Le couloir
L'air est frais. Les jambes tremblantes, j'ai presque l'impression de greloter, et pourtant, il fait suffisamment chaud pour sentir la sueur me couler le long du dos. Ou bien est-ce dû à l'agitation, l'angoisse ? Dans ce couloir dallé, tout me paraît faux. Toutes les portes sont fermées et semblent dominer l'allée maigre dans laquelle je me trouve. Il n'y a pas une seule fenêtre qui laisse filtrer la lumière du jour. Ma visibilité repose seulement sur des chandeliers suspendus de chaque côté, dont la moitié est éteinte. Il en résulte une ambiance sombre à glacer le sang, renforcée par le côté incandescent et vampirique.
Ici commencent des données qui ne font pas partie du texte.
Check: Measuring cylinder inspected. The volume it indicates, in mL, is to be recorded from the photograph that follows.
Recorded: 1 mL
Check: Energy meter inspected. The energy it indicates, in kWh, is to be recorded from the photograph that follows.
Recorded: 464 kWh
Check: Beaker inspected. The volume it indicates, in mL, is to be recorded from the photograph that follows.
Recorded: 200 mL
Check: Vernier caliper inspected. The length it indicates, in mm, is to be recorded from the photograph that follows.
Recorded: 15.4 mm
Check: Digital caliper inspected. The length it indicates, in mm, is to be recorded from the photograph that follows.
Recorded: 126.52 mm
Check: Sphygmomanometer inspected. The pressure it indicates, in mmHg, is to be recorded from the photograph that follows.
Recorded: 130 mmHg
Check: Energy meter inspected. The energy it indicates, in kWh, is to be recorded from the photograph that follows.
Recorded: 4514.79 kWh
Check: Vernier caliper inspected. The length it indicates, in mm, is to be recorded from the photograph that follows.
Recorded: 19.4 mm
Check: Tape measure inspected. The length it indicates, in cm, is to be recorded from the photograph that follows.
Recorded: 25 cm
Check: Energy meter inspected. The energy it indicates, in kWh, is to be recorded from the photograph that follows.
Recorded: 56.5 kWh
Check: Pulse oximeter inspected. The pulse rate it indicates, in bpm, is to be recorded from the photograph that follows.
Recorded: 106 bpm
Je me souviens encore de l'atmosphère conviviale qu'offrait la cuisine, et du climat nival influencé par les braises qui virevoltaient dans le petit salon. A présent, je suis là, seul au milieu d'un silence hostile et immuable. L'infâme tueur pourrait bien se trouver derrière une de ces portes malveillantes, ou bien juste derrière moi... Et voilà un nouveau frisson qui me remonte le long de la colonne vertébrale.
J'ai tellement peur de briser ce calme imperturbable que je retiens ma respiration. Je me fige sur place. Devrais-je filer loin devant en courant comme un dératé ? Une chose est sûre : je n'ai vraiment pas envie de rester ici. Alors, pourquoi je ne me déplace pas ? Pourquoi je n'y arrive pas ?
Comme un étrange réflexe, je fourre la main dans ma poche. Il m'a semblé sentir quelque chose y tomber, ce qui est improbable. Et pourtant. Mes doigts se referment sur un cube lisse. Je sors l'objet pour l'examiner : il s'agit d'un dé d'une taille ridicule. Suis-je censé le lancer ? A quoi bon ?
Un éternuement bien trop proche me fait sursauter. Il y a quelqu'un dans la salle sur ma gauche. Et si c'était le meurtrier ? Est-ce qu'il sait que je suis ici ? En tous les cas, je ne veux pas rester une seule seconde de plus dans ce couloir nullement accueillant.
Je lance le dé au loin comme si ma vie en dépendait. Je ne vois pas le chiffre qui y est inscrit, mais j'ai l'impression d'avoir été débarrassé d'un poids impossible à supporter. Je soupire de soulagement.
Mais la tension reprend le dessus lorsque la sinistre porte à ma gauche s'entrebâille dans un grincement.